Spot the difference: the high price of fuel

Fuel pricing remains a hot topic for Latrobe Valley motorists who are once again challenging pump prices across the region.

Traralgon resident Rob Timmers said he had just returned from Sydney where fuel prices were below $1 per litre and questioned why regional prices were so high.

“The Latrobe Valley is getting ripped off big time,” Mr Timmers said.

“Even at Pakenham, prices are $1.07 while Traralgon is $1.21 with the discount docket.”

A spokesperson for the Facebook page ‘Latrobe Valley fuel price rip-off’, which compares petrol station prices across the region, said while the Valley had always been more expensive than Pakenham, current prices made it seem like it was subsiding the fuel costs of other regions.

“There doesn’t seem to be a reason for it,” the spokesperson said of current prices.

“You would think competition would drive down the prices a bit, but it doesn’t happen.”

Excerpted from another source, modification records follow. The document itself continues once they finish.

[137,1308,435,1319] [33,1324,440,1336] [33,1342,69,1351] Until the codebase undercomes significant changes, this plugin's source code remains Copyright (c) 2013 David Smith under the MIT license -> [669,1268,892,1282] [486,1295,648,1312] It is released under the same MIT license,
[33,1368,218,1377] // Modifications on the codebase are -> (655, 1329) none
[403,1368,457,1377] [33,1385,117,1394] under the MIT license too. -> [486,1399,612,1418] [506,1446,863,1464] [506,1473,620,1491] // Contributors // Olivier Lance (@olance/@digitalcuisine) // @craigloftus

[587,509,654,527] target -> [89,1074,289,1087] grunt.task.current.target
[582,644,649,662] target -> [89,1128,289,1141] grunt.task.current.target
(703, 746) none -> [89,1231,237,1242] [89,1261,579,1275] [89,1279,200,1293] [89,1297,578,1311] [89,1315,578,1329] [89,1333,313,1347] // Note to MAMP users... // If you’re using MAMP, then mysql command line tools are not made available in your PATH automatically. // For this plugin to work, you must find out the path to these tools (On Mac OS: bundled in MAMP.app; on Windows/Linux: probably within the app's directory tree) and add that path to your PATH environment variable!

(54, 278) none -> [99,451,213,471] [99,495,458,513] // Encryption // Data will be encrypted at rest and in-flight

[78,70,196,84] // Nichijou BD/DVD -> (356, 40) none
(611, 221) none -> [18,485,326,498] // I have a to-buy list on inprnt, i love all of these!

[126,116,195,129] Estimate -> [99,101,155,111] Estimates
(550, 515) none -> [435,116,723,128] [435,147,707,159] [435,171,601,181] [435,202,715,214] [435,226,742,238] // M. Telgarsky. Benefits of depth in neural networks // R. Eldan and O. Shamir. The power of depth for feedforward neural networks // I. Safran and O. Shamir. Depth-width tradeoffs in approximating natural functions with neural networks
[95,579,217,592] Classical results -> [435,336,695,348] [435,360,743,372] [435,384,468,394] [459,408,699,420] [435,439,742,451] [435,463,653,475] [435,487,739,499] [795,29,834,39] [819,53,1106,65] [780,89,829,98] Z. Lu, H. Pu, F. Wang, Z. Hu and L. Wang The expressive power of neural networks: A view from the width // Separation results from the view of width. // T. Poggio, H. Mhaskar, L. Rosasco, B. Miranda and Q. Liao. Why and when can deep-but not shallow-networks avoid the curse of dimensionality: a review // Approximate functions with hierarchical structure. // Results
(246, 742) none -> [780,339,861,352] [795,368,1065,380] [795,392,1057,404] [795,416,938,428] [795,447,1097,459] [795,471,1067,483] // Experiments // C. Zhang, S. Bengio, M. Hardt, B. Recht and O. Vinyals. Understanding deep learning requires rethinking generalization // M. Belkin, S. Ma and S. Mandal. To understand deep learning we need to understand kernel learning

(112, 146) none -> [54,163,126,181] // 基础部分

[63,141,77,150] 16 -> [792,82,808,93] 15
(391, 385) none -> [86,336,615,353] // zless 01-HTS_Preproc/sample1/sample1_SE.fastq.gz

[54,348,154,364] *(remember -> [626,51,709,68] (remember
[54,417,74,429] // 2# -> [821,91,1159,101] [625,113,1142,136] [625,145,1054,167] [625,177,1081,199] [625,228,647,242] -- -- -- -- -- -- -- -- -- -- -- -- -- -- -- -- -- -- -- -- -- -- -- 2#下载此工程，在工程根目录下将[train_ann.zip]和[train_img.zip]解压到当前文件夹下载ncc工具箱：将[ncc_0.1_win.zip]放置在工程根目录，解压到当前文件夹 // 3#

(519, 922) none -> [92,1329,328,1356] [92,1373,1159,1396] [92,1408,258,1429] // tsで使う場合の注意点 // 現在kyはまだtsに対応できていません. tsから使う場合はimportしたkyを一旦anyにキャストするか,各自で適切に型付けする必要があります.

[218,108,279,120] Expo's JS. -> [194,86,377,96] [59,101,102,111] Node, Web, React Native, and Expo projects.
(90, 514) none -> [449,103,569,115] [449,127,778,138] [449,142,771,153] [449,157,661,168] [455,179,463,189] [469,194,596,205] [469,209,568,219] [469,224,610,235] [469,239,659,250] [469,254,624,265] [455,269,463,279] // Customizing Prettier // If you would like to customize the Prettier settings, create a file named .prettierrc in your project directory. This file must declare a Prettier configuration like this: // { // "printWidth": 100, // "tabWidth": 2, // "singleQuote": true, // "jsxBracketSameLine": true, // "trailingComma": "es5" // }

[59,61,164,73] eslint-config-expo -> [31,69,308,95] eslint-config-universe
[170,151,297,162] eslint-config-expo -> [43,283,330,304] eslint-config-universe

Friday’s fuel prices reflected consumer concerns with Melbourne motorists paying on average 106.2 cents per litre for unleaded, while the cheapest, undiscounted price recorded across the Valley was Albert Street, Moe’s Shell and BP service stations at 119.9c per litre.




Traralgon and Morwell’s lowest fuel prices were 124.9c at the BP on Princes Highway and 125.9c per litre at the BP near Mid Valley.

However, RACV manager fuel engineering Michael Case said motorists should not compare regional and metropolitan pricing.

“Melbourne has a fuel price cycle of about three weeks which does confuse motorists,” Mr Case said.

“It’s difficult to compare stable regional prices to the ever changing metro pricing.

“Inheritably regional prices are more expensive, as there is more cost involved, however, transport costs only account for a relatively small amount (of the total price).”

Pricing discrepancies across the Valley were also of concern to motorists, who cited Moe as being significantly cheaper at the pump than Morwell and Traralgon.

“No company wants to be the first to drop prices; they want to keep their profits,” the LVFPRO spokesperson said.

They also questioned why Alliance Fuel, who owns two service stations in Moe and Newborough, advertised a nine-cents-per-litre pricing difference between the two on 15 January.

“If the one company owns the two separate servos 12 kilometres apart then why is there such a difference in price?” the group said.

When questioned by the LVFPRO group, Alliance Fuel said while it attempted to match the market, it did not try to actually lead it.

Mr Case said local competition was to blame for the varying prices in the unregulated industry.

“It’s basically a free market with competition in retail markets. Individual service stations are able to charge what they want,” he said.

“It leaves motorists needing to be aware of the difference in fuel centres.”

While oil prices have dropped to about $30 a barrel in recent times, Mr Case said this did not necessarily correlate to cheaper fuel.

“There isn’t a direct relationship between world oil prices and regional fuel prices,” he said.

“There can be a large lag between the reduction in oil prices flowing through to retail petrol prices.”

He encouraged motorists to take advantage of the competitive market.

“Shop around and buy fuel when and where you see it cheap, don’t just go to fill up at the same place at the same time,” Mr Case said.

The RACV expects Latrobe Valley motorists to experience a reduction in fuel prices in the coming weeks.